Вдребезги | страница 30
Эти правила, сами по себе легкие и понятные всякому нормальному человеку, имеют и недостаток, который обнаруживается лишь при выходе из ресторана: мозг, который на протяжении всего вечера с пятиминутными интервалами работал как копилка, куда, словно монетку за монеткой, складывали впечатления, отказывается потом преобразовать их в определенное представление о течении вечера — человек помнит лишь, что ему было весело или скучно и что счет составил столько-то или столько-то, но ничего больше.
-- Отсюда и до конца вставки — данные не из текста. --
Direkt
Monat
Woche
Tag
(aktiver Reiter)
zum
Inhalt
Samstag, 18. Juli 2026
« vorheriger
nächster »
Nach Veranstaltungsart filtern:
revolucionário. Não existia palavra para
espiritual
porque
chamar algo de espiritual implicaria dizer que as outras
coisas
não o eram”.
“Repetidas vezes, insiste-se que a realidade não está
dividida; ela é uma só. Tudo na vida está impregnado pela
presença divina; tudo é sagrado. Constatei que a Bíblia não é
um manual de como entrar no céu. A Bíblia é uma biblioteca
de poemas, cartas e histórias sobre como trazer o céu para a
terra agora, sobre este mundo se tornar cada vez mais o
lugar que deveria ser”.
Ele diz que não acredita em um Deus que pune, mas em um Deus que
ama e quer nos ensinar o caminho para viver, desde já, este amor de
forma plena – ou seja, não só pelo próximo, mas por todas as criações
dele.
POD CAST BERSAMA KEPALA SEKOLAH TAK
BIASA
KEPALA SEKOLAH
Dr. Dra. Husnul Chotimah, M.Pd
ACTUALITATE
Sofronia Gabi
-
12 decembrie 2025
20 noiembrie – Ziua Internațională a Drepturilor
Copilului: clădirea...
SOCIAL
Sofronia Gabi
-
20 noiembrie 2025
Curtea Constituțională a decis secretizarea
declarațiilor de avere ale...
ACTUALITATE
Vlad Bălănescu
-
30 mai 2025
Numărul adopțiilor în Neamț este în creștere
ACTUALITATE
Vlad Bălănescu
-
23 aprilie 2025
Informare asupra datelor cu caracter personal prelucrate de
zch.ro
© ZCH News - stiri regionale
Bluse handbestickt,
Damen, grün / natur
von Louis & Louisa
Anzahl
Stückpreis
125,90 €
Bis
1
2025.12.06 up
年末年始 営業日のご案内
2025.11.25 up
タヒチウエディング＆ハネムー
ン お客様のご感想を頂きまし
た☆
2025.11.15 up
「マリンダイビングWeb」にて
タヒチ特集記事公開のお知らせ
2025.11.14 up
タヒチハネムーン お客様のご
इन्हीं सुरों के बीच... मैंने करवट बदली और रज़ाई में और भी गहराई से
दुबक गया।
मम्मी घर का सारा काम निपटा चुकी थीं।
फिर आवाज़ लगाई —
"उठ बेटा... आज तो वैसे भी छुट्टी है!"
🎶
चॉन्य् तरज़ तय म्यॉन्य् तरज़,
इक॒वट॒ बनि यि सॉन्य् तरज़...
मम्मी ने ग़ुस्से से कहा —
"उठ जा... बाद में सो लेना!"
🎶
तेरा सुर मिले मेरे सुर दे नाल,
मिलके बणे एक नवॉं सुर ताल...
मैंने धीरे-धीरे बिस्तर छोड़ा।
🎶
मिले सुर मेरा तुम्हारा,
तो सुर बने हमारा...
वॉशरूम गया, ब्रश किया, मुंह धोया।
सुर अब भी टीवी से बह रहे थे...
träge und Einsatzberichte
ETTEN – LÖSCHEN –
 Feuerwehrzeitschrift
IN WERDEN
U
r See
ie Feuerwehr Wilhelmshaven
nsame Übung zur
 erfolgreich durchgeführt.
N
Попытка описать ресторан — если не ограничиваться самым схематичным обзором — столь же трудна, как пересказ снов или видений: в обоих случаях мозг неохотно выдает результат и у вас то и дело возникает желание перечислять внешние события, которые происходили совершенно механически и поэтому сами по себе абсолютно ничего не значат.
Ами подчинялась законам танцплощадки с почтением, которое могут испытывать лишь те, кто сами участвовали в их создании. Она научила и меня неукоснительно следовать этим правилам, по крайней мере, когда я танцевал с ней. При этом было бы большой ошибкой считать, что она превосходно танцевала или делала это с настоящей отдачей. Ами всегда держалась слишком близко, что иногда смущало и ее саму, и порой сбивалась с такта. Но она не могла иначе. Когда мы вышли на танцплощадку и Ами положила руку на мое плечо, ее тело интуитивно приникло ко мне, и мы, несмотря на то что были совершенно разобщены друг с другом все эти дни, сразу оказались так явно близки, что, пока мы танцевали, а саксофон изо всех сил старался ускорить обязательное размягчение мозгов, я послал к черту все правила и заговорил с ней серьезно.
Последствия не заставили себя ждать. Мы столкнулись с одной парой, налетели на другую. В мелькании рук, спин, шей я видел обращенное ко мне лицо Ами, и его выражение ясно говорило: молчи. Но, опьяненный этой внезапной близостью, которая вкупе с парой бокалов коньяка блаженно разливалась по моему телу, я наклонился к ней и сказал:
— До сих пор я так и не попросил у тебя прощения за тот раз, ты знаешь какой. Я не хотел тебя обидеть, Амиша. Если не хочешь, ничего мне не рассказывай, мы ведь и так можем оставаться друзьями, верно?
Она кивнула, пожалуй, слишком энергично, чтобы это можно было принять за ответ, но поскольку лица Ами я в этот момент не видел, а лишь заметил, как ее локоны взлетели, а потом вновь опустились и улеглись волнами, сотворенными парикмахером, то принял этот кивок за согласие. И тут мы наскочили на стул, стоявший у самого края площадки.